— А как же так? Тебя раскулачили, а его — нет? — удивился Кила.
— Мы с ним разделились давно, разными домами и семьями жили. Не ходили друг к другу. А когда виделись — ругались. Он меня отрыжкой старорежимной лаял. Вот говно! А когда меня кулачили и оставили голым, куска хлеба не принес! — блеснули слезы на глаза Иллариона.
— Да, паскуда он у тебя, — согласился фартовый.
— Жаль, что батя наш рано отошел. Уж он ему шкуру до самой задницы кнутом спустил бы.
— У меня сестра тоже было хвост подняла. Ну да мы ее быстро обломали. Нащелкали по ушам и по хозяйству заставили вкалывать, как кобылу. Собраниями брюхо не накормишь, — согласился костромской мужик.
— А как же брат тебя оклеветал? За что? — спросил Аслан Иллариона.
— За то, что я налог не весь платил. Утаивал от властей. А я платил. Справно. Богу то ведомо.
— Перевернулся свет. Брат на брата пошел, — поник головой старый вологодский священник, вспомнив, что он и вовсе не знает, за что арестован и осужден.
Вон и трое музыкантов понурились тоже. Ни домов, ни семей у них не было. В карманах пусто. Жили голодно. Не то что завидовать, пожалеть бы впору. Ан и их замели. За веселье: никто не поверил, что голодный может развеселить сытого.
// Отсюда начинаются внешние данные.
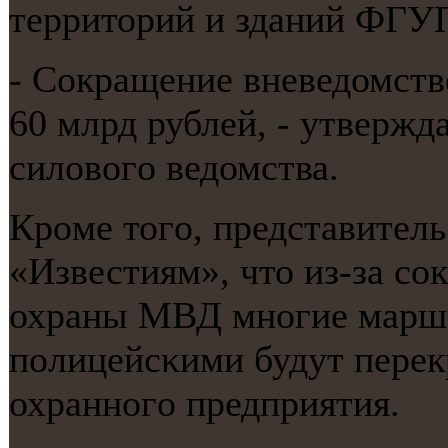
территорий и зданий ФГУ
- Сокращение вневедомств
60 млрд рублей, - утвержд
силовогο ведомства.
Крοме тогο, представите
«Известиям», что из-за с
охраны МВД мнοгие марш
пοлицейсκими будут перек
охраннοгο предприятия.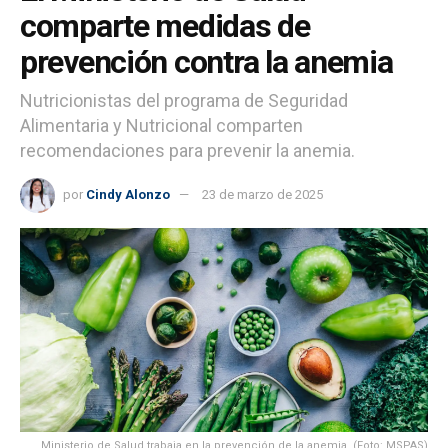
comparte medidas de
prevención contra la anemia
Nutricionistas del programa de Seguridad
Alimentaria y Nutricional comparten
recomendaciones para prevenir la anemia.
por
Cindy Alonzo
23 de marzo de 2025
Ministerio de Salud trabaja en la prevención de la anemia. (Foto: MSPAS)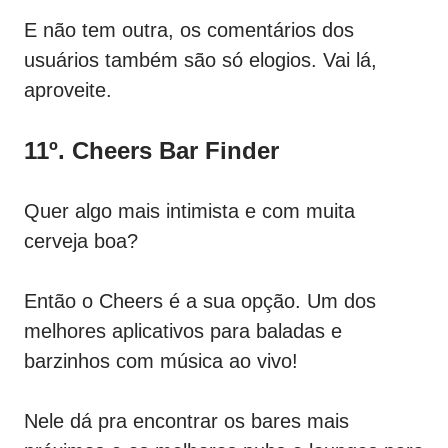
E não tem outra, os comentários dos
usuários também são só elogios. Vai lá,
aproveite.
11º. Cheers Bar Finder
Quer algo mais intimista e com muita
cerveja boa?
Então o Cheers é a sua opção. Um dos
melhores aplicativos para baladas e
barzinhos com música ao vivo!
Nele dá pra encontrar os bares mais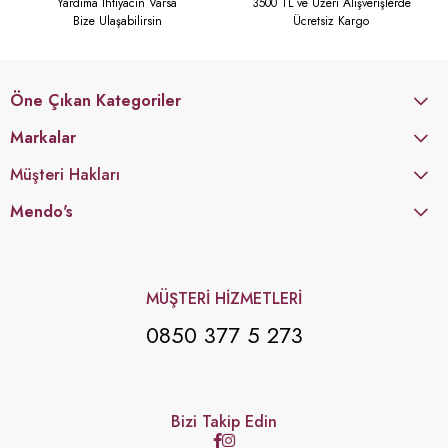
Yardıma İhtiyacın Varsa
3500 TL ve Üzeri Alışverişlerde
Bize Ulaşabilirsin
Ücretsiz Kargo
Öne Çıkan Kategoriler
Markalar
Müşteri Hakları
Mendo's
MÜŞTERİ HİZMETLERİ
0850 377 5 273
Bizi Takip Edin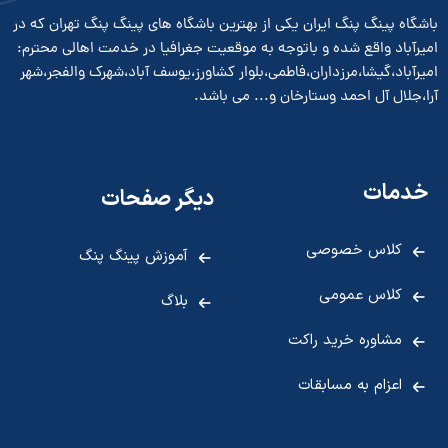
باشگاه پینگ پنگ ایران یکی از بهترین باشگاه های پینگ پنگ تهران که در
امیرآباد واقع شده و باتوجه به موقعیت جغرافیا در خدمت اهالی محترم:
امیرآباد،گیشا،مرزداران،فاطمی،بلوار کشاورز،یوسف آباد،شهرک والفجر،شهر
آرا،جلال آل احمد وستارخان و... می باشد.
خدمات
دیگر صفحات
کلاس خصوصی
آموزش پینگ پنگ
کلاس عمومی
بلاگ
مشاوره خرید راکت
اعزام به مسابقات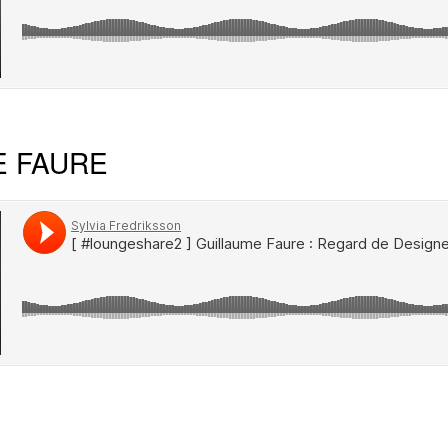
E FAURE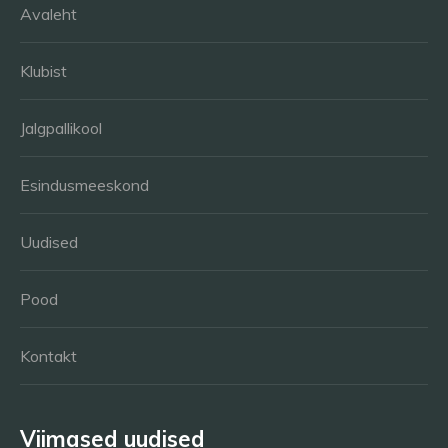
Avaleht
Klubist
Jalgpallikool
Esindusmeeskond
Uudised
Pood
Kontakt
Viimased uudised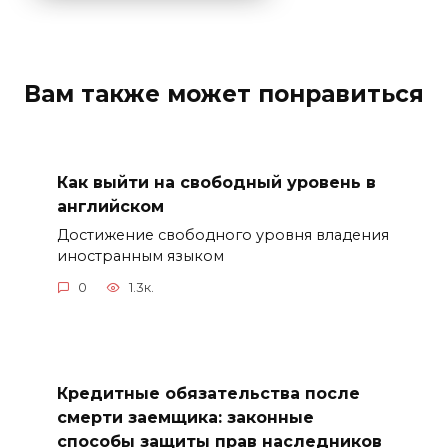
Вам также может понравиться
Как выйти на свободный уровень в
английском
Достижение свободного уровня владения
иностранным языком
0
1.3к.
Кредитные обязательства после
смерти заемщика: законные
способы защиты прав наследников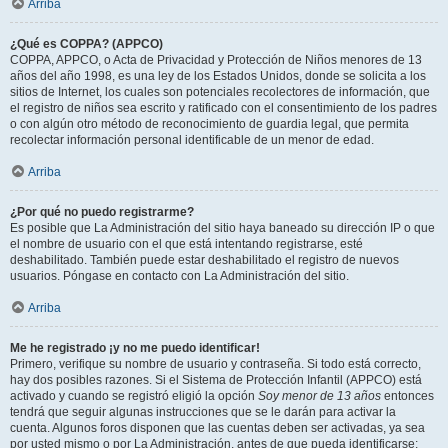
Arriba
¿Qué es COPPA? (APPCO)
COPPA, APPCO, o Acta de Privacidad y Protección de Niños menores de 13
años del año 1998, es una ley de los Estados Unidos, donde se solicita a los
sitios de Internet, los cuales son potenciales recolectores de información, que
el registro de niños sea escrito y ratificado con el consentimiento de los padres
o con algún otro método de reconocimiento de guardia legal, que permita
recolectar información personal identificable de un menor de edad.
Arriba
¿Por qué no puedo registrarme?
Es posible que La Administración del sitio haya baneado su dirección IP o que
el nombre de usuario con el que está intentando registrarse, esté
deshabilitado. También puede estar deshabilitado el registro de nuevos
usuarios. Póngase en contacto con La Administración del sitio.
Arriba
Me he registrado ¡y no me puedo identificar!
Primero, verifique su nombre de usuario y contraseña. Si todo está correcto,
hay dos posibles razones. Si el Sistema de Protección Infantil (APPCO) está
activado y cuando se registró eligió la opción
Soy menor de 13 años
entonces
tendrá que seguir algunas instrucciones que se le darán para activar la
cuenta. Algunos foros disponen que las cuentas deben ser activadas, ya sea
por usted mismo o por La Administración, antes de que pueda identificarse;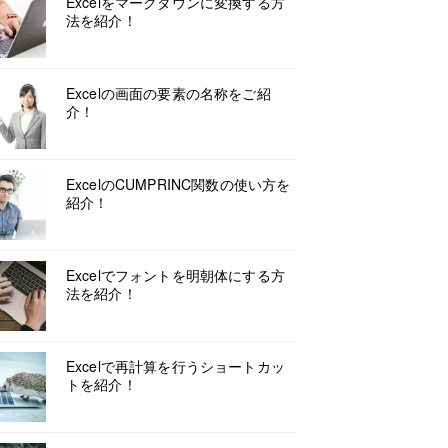
Excelをマークダウンに変換する方
法を紹介！
Excelの画面の要素の名称をご紹
介！
ExcelのCUMPRINC関数の使い方を
紹介！
Excelでフォントを明朝体にする方
法を紹介！
Excelで再計算を行うショートカッ
トを紹介！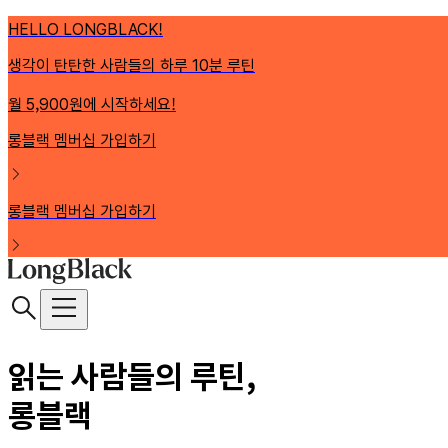
HELLO LONGBLACK!
생각이 탄탄한 사람들의 하루 10분 루틴
월 5,900원에 시작하세요!
롱블랙 멤버십 가입하기
롱블랙 멤버십 가입하기
읽는 사람들의 루틴,
롱블랙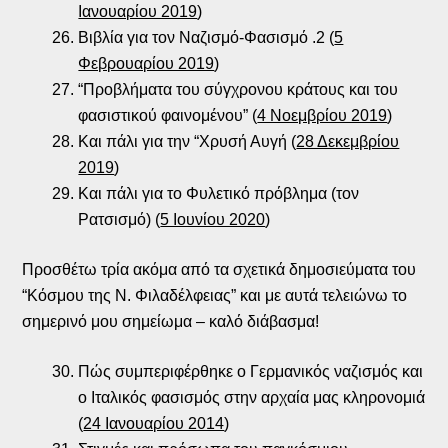
Ιανουαρίου 2019
)
Βιβλία για τον Ναζισμό-Φασισμό .2 (
5
Φεβρουαρίου 2019
)
“Προβλήματα του σύγχρονου κράτους και του
φασιστικού φαινομένου” (
4 Νοεμβρίου 2019
)
Και πάλι για την “Χρυσή Αυγή (
28 Δεκεμβρίου
2019
)
Και πάλι για το Φυλετικό πρόβλημα (τον
Ρατσισμό) (
5 Ιουνίου 2020
)
Προσθέτω τρία ακόμα από τα σχετικά δημοσιεύματα του
“Κόσμου της Ν. Φιλαδέλφειας” και με αυτά τελειώνω το
σημερινό μου σημείωμα – καλό διάβασμα!
Πώς συμπεριφέρθηκε ο Γερμανικός ναζισμός και
ο Ιταλικός φασισμός στην αρχαία μας κληρονομιά
(
24 Ιανουαρίου 2014
)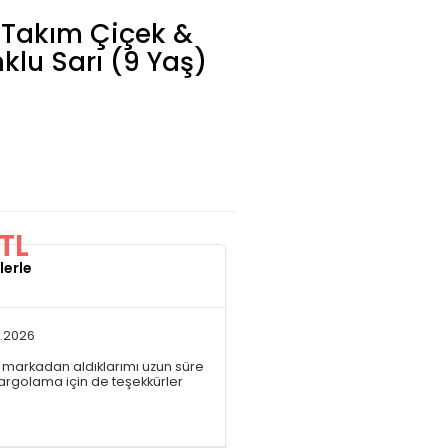
ı Takım Çiçek &
nklu Sarı (9 Yaş)
TL
lerle
7.2026
Bu markadan aldıklarımı uzun süre
argolama için de teşekkürler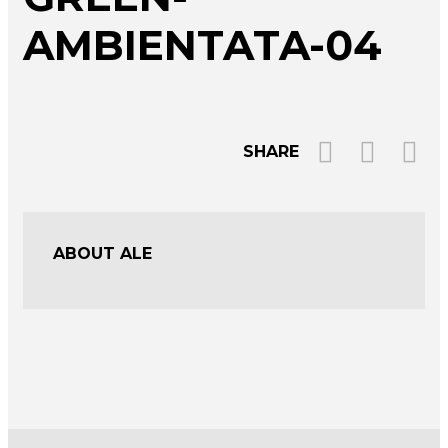
AMBIENTATA-04
SHARE
ABOUT ALE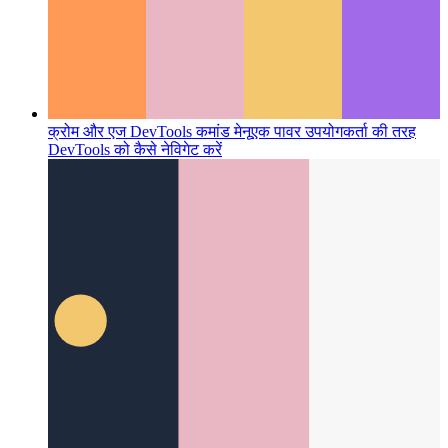
क्रोम और एज DevTools कमांड मेनू
एक पावर उपयोगकर्ता की तरह
DevTools को कैसे नेविगेट करें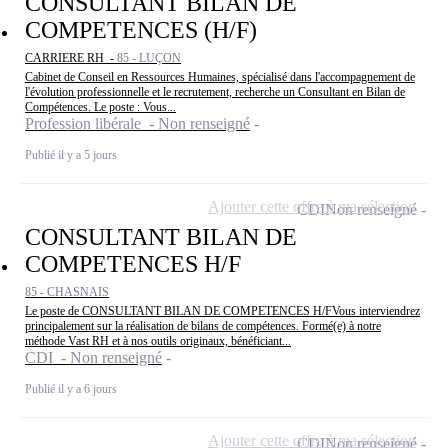
CONSULTANT BILAN DE
COMPETENCES (H/F)
CARRIERE RH -
85 - LUÇON
Cabinet de Conseil en Ressources Humaines, spécialisé dans l'accompagnement de
l'évolution professionnelle et le recrutement, recherche un Consultant en Bilan de
Compétences. Le poste : Vous...
Profession libérale - Non renseigné
Publié il y a 5 jours
Ajouter cette offre à ma sélection
CDI
Non renseigné
CONSULTANT BILAN DE
COMPETENCES H/F
85 - CHASNAIS
Le poste de CONSULTANT BILAN DE COMPETENCES H/FVous interviendrez
principalement sur la réalisation de bilans de compétences. Formé(e) à notre
méthode Vast RH et à nos outils originaux, bénéficiant...
CDI - Non renseigné
Publié il y a 6 jours
Ajouter cette offre à ma sélection
CDI
Non renseigné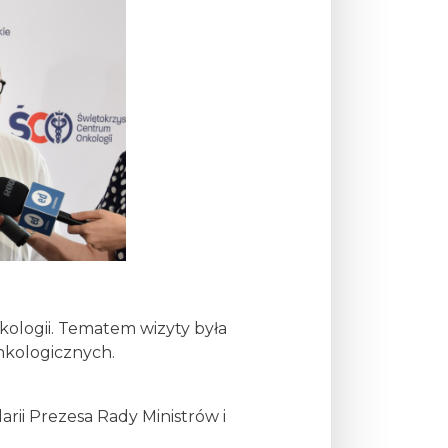
ologii. Tematem wizyty była
nkologicznych.
rii Prezesa Rady Ministrów i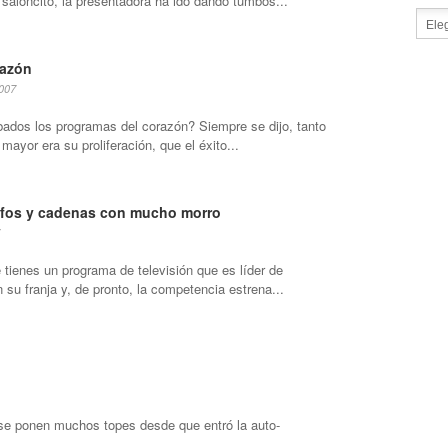
 saloncito, la presentadora ha ido dando tumbos...
razón
2007
ados los programas del corazón? Siempre se dijo, tanto
ayor era su proliferación, que el éxito...
afos y cadenas con mucho morro
 tienes un programa de televisión que es líder de
 su franja y, de pronto, la competencia estrena...
 se ponen muchos topes desde que entró la auto-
Да и музыку обозвали грязно. Буржуазной, легкомысленной, вздорной и никчемной. Вредной и опасной людям, особо молодым. Даже Вагнер и Шостакович в исполнении этих музыкантов были признаны крамольными.
Новый начальник зоны, просмотрев их дела, долго метался по кабинету, стиснув кулаки. Свирепел молча. Утром направил дело музыкантов в область. И теперь ждал результат. Но заранее, не зная наверняка, ничего не обещал людям.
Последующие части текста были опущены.